Mary Ellen Warta's athletic accomplishments are impressive to most everybody, just not so much in her own house. At least in the eyes of her children.
Her husband Geoff edged her out by running a marathon in the land of Mickey Mouse and Donald Duck.
"I made a shadow box for (my husband) after the marathon and (my daughter) said, 'My mom was a good swimmer, but my dad won the marathon at Disney World,'" said Warta, a 1991 Norcross graduate. "My husband didn't win it, he just ran in it. But I thought it was cute she thought he won it and I was just a swimmer."
A pretty good one, at that.
Known then by her maiden name of Blanchard, she broke American records in both the 100- and 200-yard breaststroke in 1989. The records held for six and seven years, respectively, eventually earning her a scholarship to Stanford, where she was on four NCAA championship teams. She was a nine-time national champion at the college level.
Soon enough her children -- 7-year-old Reese, 5-year-old Rachel and 2-year-old Jonas -- will learn what a big deal their mother was more than 20 years ago. Their education will start Sunday, when Warta is inducted into the second class of the Gwinnett County Sports Hall of Fame at Coolray Field during the Gwinnett Braves' home game.
"That was part of what's so cool about (the Hall of Fame)," Warta said. "What a neat thing for my kids to see."
Warta's biggest fame in swimming came when she was just a kid herself, during her freshman and sophomore years at Norcross.
As a 14-year-old, she placed fourth in the 100 breast and fifth in the 200 individual medley at the U.S. Olympic Trials, narrowly missing a spot on the Olympic team. An even bigger accomplishment came the following year when she broke the two American records.
The effort gave Georgia swimming a boost on the national scene and also did plenty to promote swimming in Gwinnett, which wasn't quite at the booming level it has reached in the past 20 years.
"Just swimming for Norcross and getting Gwinnett County recognition back then, that was exciting," Warta said. "I hadn't seen a lot of swimming exposure for Gwinnett County back then, not like it is now. ... Just something like breaking the national high school record for Norcross, to get exposure for my high school was fun. To wear my Norcross T-shirt at national meets, that was fun."

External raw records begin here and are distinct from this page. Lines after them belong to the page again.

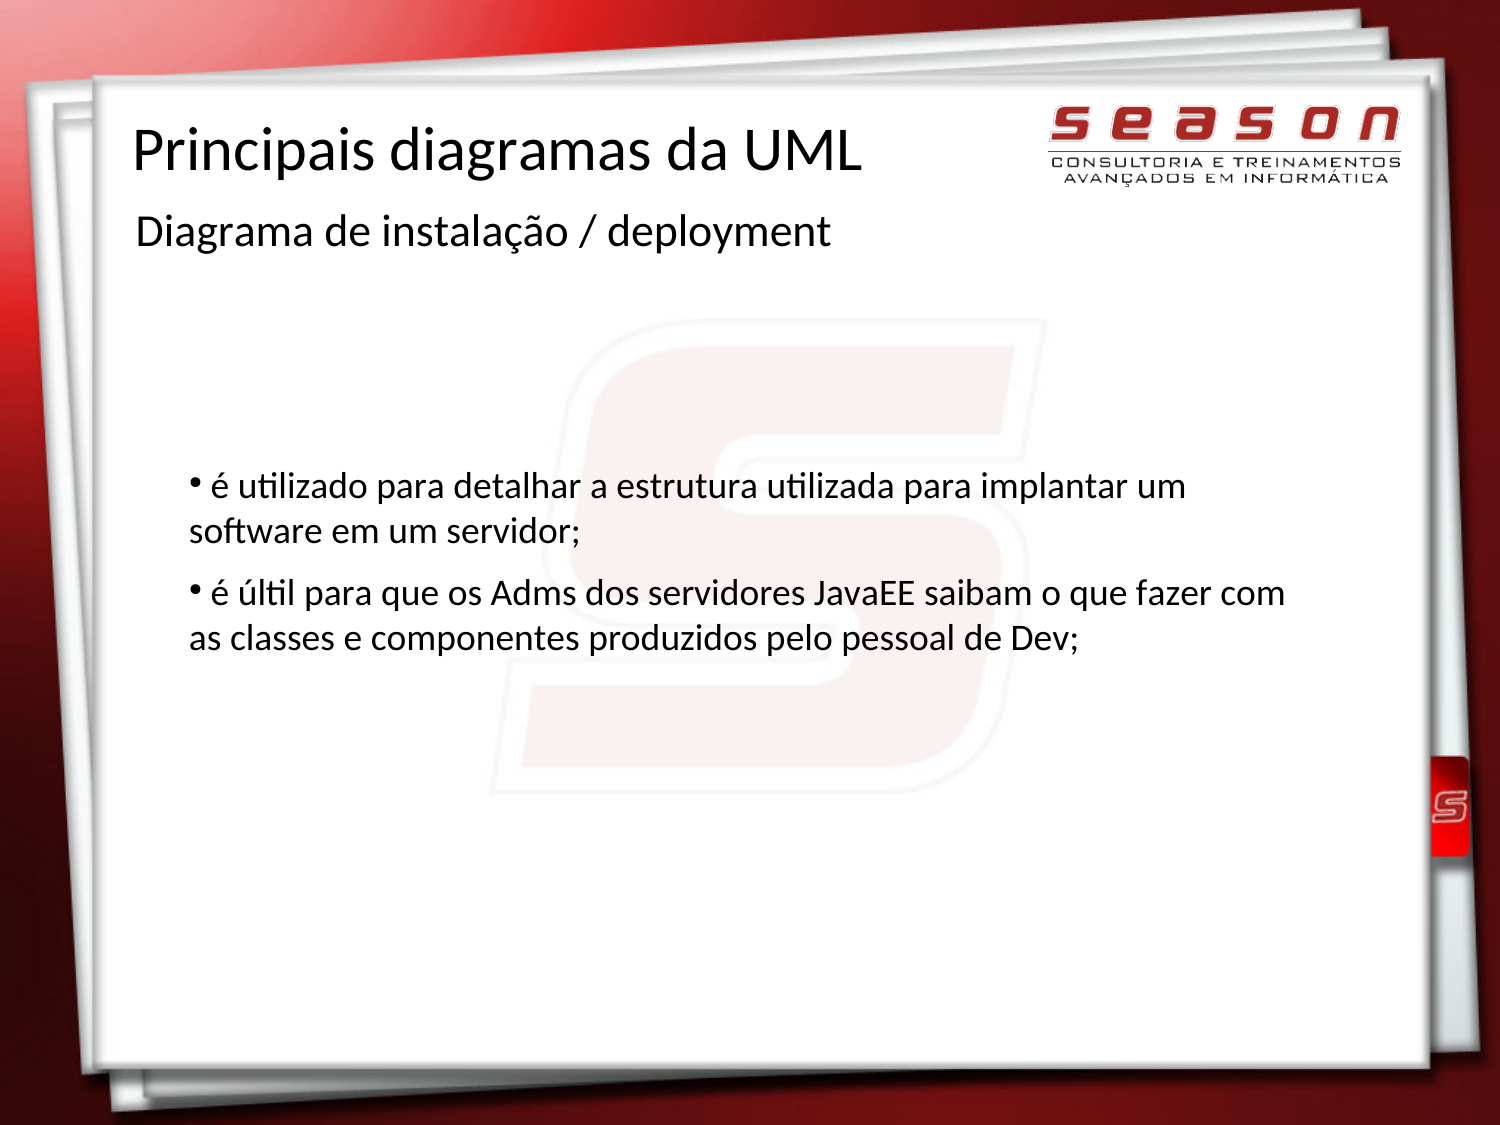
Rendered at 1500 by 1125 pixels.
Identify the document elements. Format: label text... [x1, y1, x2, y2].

title Principais diagramas da UML [118, 33, 1394, 257]
text_box Diagrama de instalação / deployment [119, 200, 1240, 256]
text_box é utilizado para detalhar a estrutura utilizada para implantar um software em um servidor; é últil para que os Adms dos servidores JavaEE saibam o que fazer com as classes e componentes produzidos pelo pessoal de Dev; [188, 375, 1328, 745]
picture [0, 0, 1500, 1125]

Warta hasn't done much competitive swimming since graduating from Stanford, and now she spends most of her time with her children and working with Hewlett-Packard as an enterprise account manager. But she still gets excited by the sport she focused on as a youth, whether it's speaking to young swimmers in Gwinnett or watching her daughters, who are both into swimming. Reese begins summer league swimming next month.
Warta found it hard to watch at Reese's swimming lessons a few years ago.

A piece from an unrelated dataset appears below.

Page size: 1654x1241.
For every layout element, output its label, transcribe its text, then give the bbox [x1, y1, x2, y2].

"It was hard for me to sit down and not help out," she said. "But I tried to respect that I'm not the coach. I'm mom. So what I did, I saw a father and son who came in on a Sunday to get in some extra work, so I went over and helped them on turns and things like that."

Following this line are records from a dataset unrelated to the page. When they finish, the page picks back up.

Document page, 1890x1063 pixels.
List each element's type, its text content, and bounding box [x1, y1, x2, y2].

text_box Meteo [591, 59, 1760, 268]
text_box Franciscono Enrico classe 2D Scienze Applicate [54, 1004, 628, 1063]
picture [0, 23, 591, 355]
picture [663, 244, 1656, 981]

They probably didn't realize the pointers were coming from a past American record holder. Then again, neither do her children. But Sunday's celebration will put her past achievements into clearer view, especially for her oldest daughter.
"I was so excited when I heard (about the Hall of Fame)," Warta said. "I thought, what an honor. Just to be nominated was great, but to be picked is unbelievable. It's flattering."